L'ingéniosité collective rassemble cinq courants : la "cocréation" où il n'y a plus de dirigeant et d'exécutant mais uniquement des participants, le "mouvement des makers" qui part de l'idée que tout individu peut innover et changer le monde, "l'économie du partage" qui consiste à privilégier l'accès aux biens et services plutôt que leur propriété, "l'économie circulaire" où les déchets d'un processus se muent en ressources pour un autre et "l'économie inclusive" qui n'est pas seulement une question d'argent mais la rencontre des problématiques de l'entreprise avec les préoccupations de réduction de la pauvreté.

im8Source : BNP Paribas

—    Le cas de la Suède

La Suède qui a misé sur un fort développement du recyclage doit aujourd'hui importer des tonnes de déchets de la Norvège. A cet égard, Myriam Maestroni, Présidente d'Economie d'Energie, parle de la Suède comme "un exemple de la superefficacité de l'économie circulaire".

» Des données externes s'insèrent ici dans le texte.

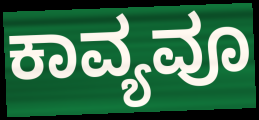
ಕಾವ್ಯವೂ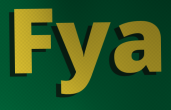
Fya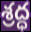
శ్రద్ధ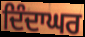
ਦਿੰਦਾਘਰ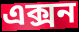
এক্সন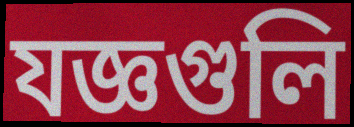
যজ্ঞগুলি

En avril 2015, le Club de Rome a publié un rapport intitulé "The circular economy and the benefits for society" - Swedish case study shows jobs and climate as clear winners". Pour les auteurs de cette étude, l'économie circulaire doit offrir de nombreux bénéfices sociétaux aussi bien dans la lutte contre le dérèglement climatique qu'en termes de créations d'emplois.

Entièrement basée sur l'examen de l'économie suédoise, l'étude conclut que la mise en oeuvre d'une combinaison de l'économie circulaire et de l'économie de la fonctionnalité  (voir glossaire) réduirait les émissions de gaz carbonique de la Suède de 70% et augmenterait le nombre d'emplois de 4%.

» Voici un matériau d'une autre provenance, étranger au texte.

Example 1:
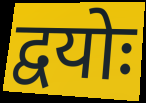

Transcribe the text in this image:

द्वयोः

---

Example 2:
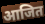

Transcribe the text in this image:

आजित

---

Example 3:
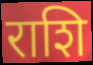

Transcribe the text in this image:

राशि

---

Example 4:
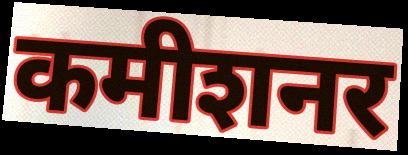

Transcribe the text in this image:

कमीशनर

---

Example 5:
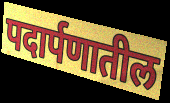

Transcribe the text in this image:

पदार्पणातीलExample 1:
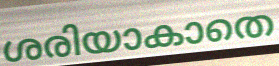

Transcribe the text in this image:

ശരിയാകാതെ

Une étude similaire est actuellement conduite sur la France et sera présentée très prochainement dans le cadre d'un partenariat entre le Club de Rome et l'Institut de l'économie circulaire.

4. Glossaire

ADEME (Agence de l'Environnement et de la Maîtrise de l'Energie) : Etablissement public à caractère industriel et commercial (EPIC) placé sous tutelle conjointe du ministère de l’Écologie, du Développement durable et de l’Énergie et du ministère de l’Éducation nationale, de l’Enseignement supérieur et de la Recherche ayant pour vocation d'accompagner la transition écologique et énergétique.

Développement durable : "Développement qui répond aux besoins des générations du présent sans compromettre la capacité des générations futures à répondre aux leurs" (Mme Gro Harlem Brundtland, Premier Ministre norvégien/1987).

Economie de la fonctionnalité : Remplacement de la vente d’un bien par la vente de son usage dans le cadre d’une prestation de service.

Ingéniosité collective : Capacité qu’ont les individus à trouver ensemble des solutions simples et efficaces pour faire mieux avec moins.